Complex & Intelligent Systems ( IF 5.0 ) Pub Date : 2024-11-09 , DOI: 10.1007/s40747-024-01631-9 Lal Khan, Atika Qazi, Hsien-Tsung Chang, Mousa Alhajlah, Awais Mahmood
Sentiment analysis (SA) as a research field has gained popularity among the researcher throughout the globe over the past 10 years. Deep neural networks (DNN) and word vector models are employed nowadays and perform well in sentiment analysis.
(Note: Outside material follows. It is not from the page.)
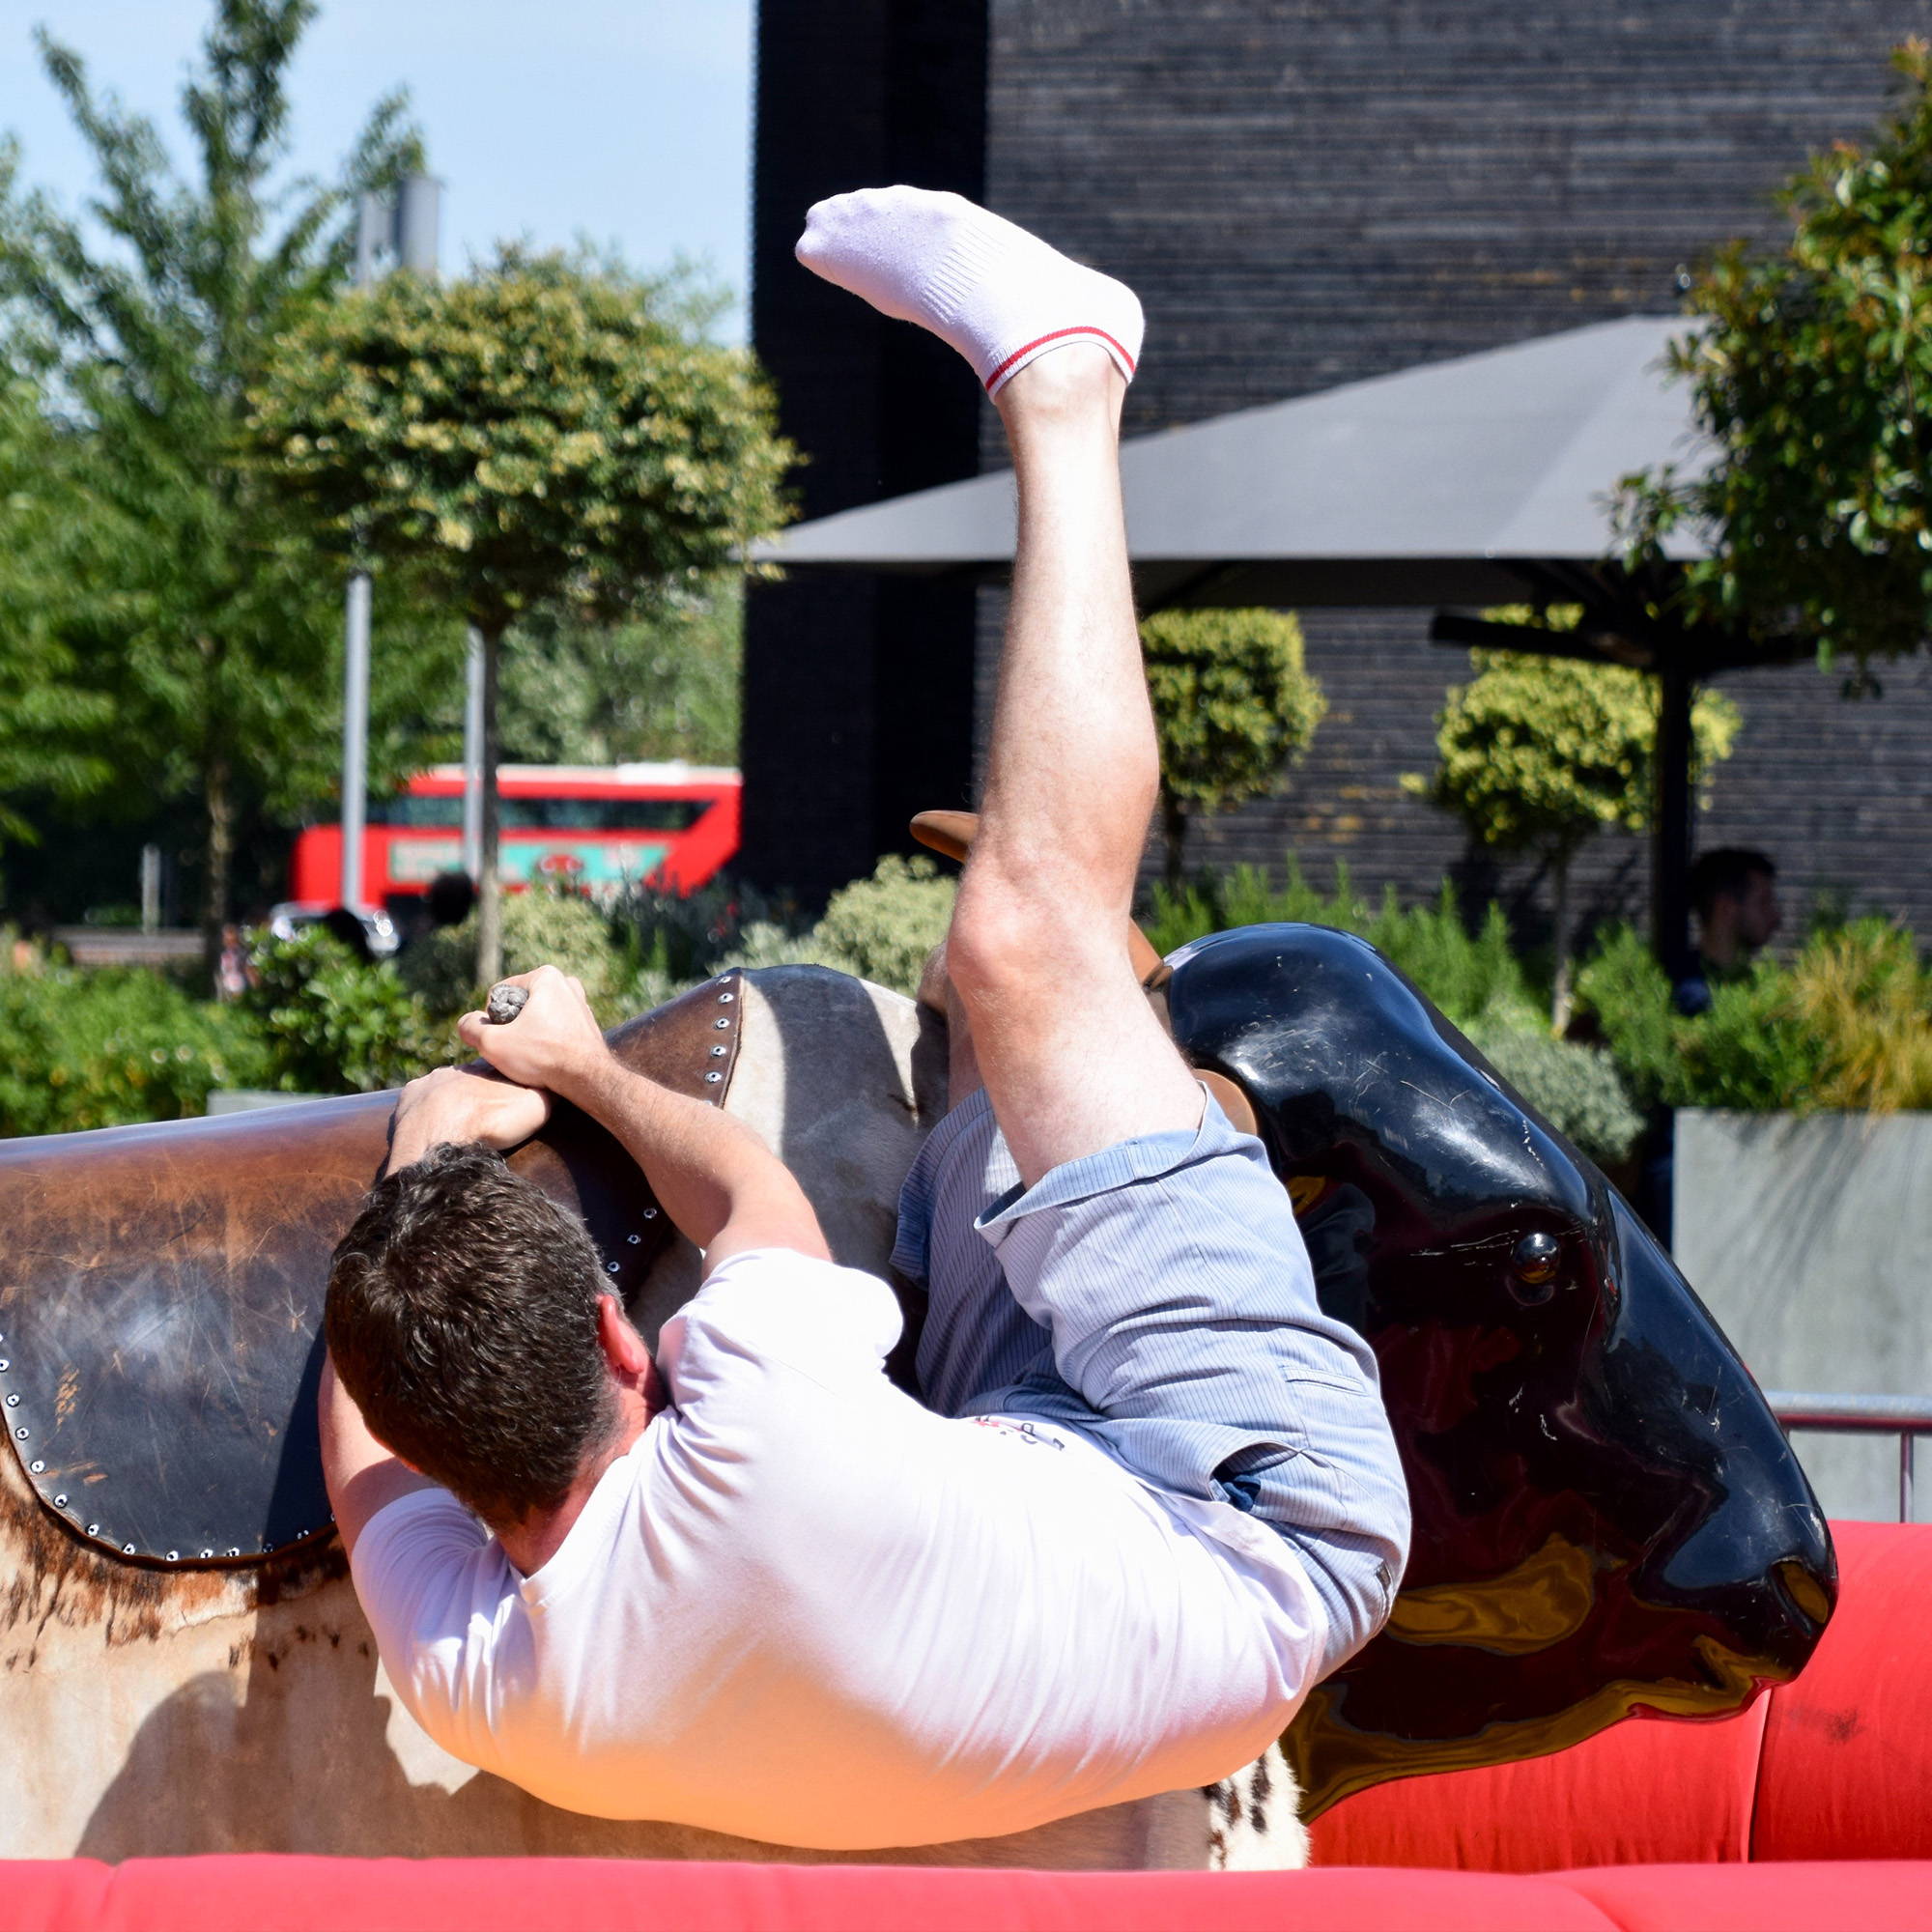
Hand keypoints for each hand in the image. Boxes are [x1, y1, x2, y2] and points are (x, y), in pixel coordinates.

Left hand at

Among the different deep neural networks utilized for SA globally, Bi-directional long short-term memory (Bi-LSTM), BERT, and CNN models have received much attention. Even though these models can process a wide range of text types, Because DNNs treat different features the same, using these models in the feature learning phase of a DNN model leads to the creation of a feature space with very high dimensionality. We suggest an attention-based, stacked, two-layer CNN-Bi-LSTM DNN to overcome these glitches. After local feature extraction, by applying stacked two-layer Bi-LSTM, our proposed model extracted coming and outgoing sequences by seeing sequential data streams in backward and forward directions. The output of the stacked two-layer Bi-LSTM is supplied to the attention layer to assign various words with varying values. A second Bi-LSTM layer is constructed atop the initial layer in the suggested network to increase performance. Various experiments have been conducted to evaluate the effectiveness of our proposed model on two Urdu sentiment analysis datasets named as UCSA-21 and UCSA, and an accuracies of 83.12% and 78.91% achieved, respectively.
中文翻译:
赋能乌尔都语情感分析:一种基于注意力的堆叠式 CNN-Bi-LSTM DNN,具有多语言 BERT
在过去的 10 年里,情感分析 (SA) 作为一个研究领域在全球研究人员中越来越受欢迎。现在采用深度神经网络 (DNN) 和词向量模型,并且在情感分析中表现良好。在全球用于 SA 的不同深度神经网络中,双向长短期记忆 (Bi-LSTM)、BERT 和 CNN 模型受到广泛关注。尽管这些模型可以处理各种文本类型,但由于 DNN 对不同特征的处理方式相同,因此在 DNN 模型的特征学习阶段使用这些模型会导致创建具有非常高维度的特征空间。我们建议使用基于注意力的堆叠式双层 CNN-Bi-LSTM DNN 来克服这些故障。在局部特征提取之后,通过应用堆叠的两层 Bi-LSTM,我们提出的模型通过查看向后和向前的连续数据流来提取传入和传出序列。堆叠的两层 Bi-LSTM 的输出被提供给注意力层,以分配具有不同值的各种单词。在建议网络的初始层之上构建第二个 Bi-LSTM 层,以提高性能。已经进行了各种实验,以评估我们提出的模型在名为 UCSA-21 和 UCSA 的两个乌尔都语情感分析数据集上的有效性,并分别实现了 83.12% 和 78.91% 的准确率。